Nine-parameter box outputs:
--- START ---
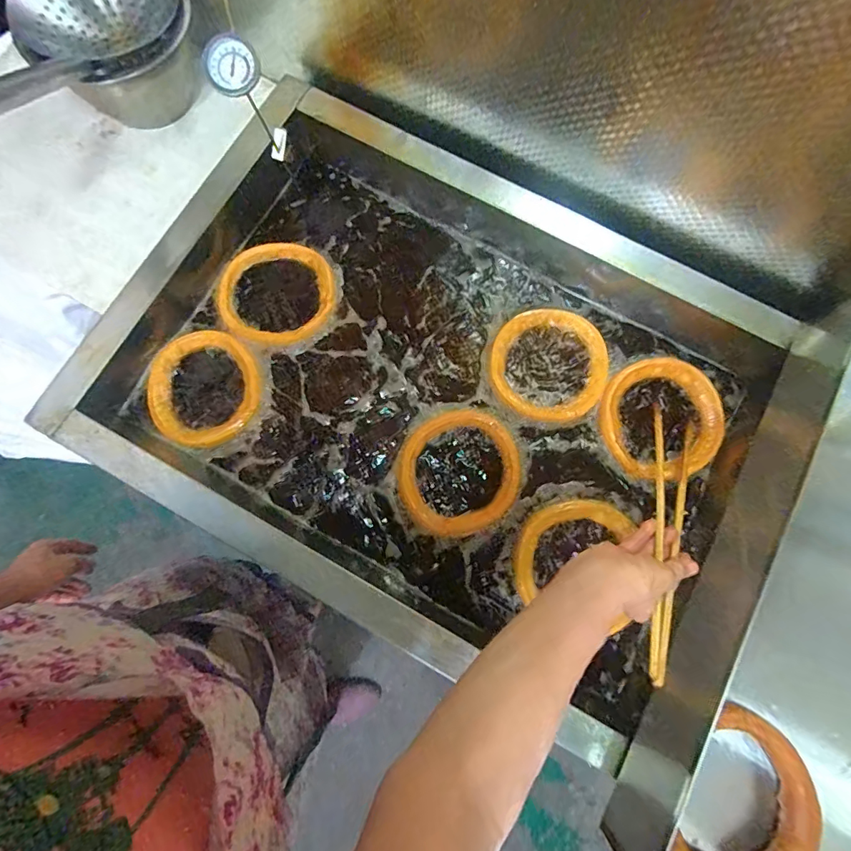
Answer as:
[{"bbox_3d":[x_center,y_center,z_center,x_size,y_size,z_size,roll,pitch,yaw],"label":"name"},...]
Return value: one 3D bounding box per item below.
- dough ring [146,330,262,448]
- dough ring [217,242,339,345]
[{"bbox_3d":[-0.300,-0.051,0.620,0.141,0.017,0.156,-23,79,-6],"label":"dough ring"},{"bbox_3d":[-0.211,-0.187,0.650,0.163,0.016,0.152,0,77,-1],"label":"dough ring"}]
--- END ---
* THE PROBLEM: With the images omitted, repeat all the data word for word.

* FINISHED TASK:
Answer as:
[{"bbox_3d":[x_center,y_center,z_center,x_size,y_size,z_size,roll,pitch,yaw],"label":"name"},...]
Return value: one 3D bounding box per item below.
- dough ring [146,330,262,448]
- dough ring [217,242,339,345]
[{"bbox_3d":[-0.300,-0.051,0.620,0.141,0.017,0.156,-23,79,-6],"label":"dough ring"},{"bbox_3d":[-0.211,-0.187,0.650,0.163,0.016,0.152,0,77,-1],"label":"dough ring"}]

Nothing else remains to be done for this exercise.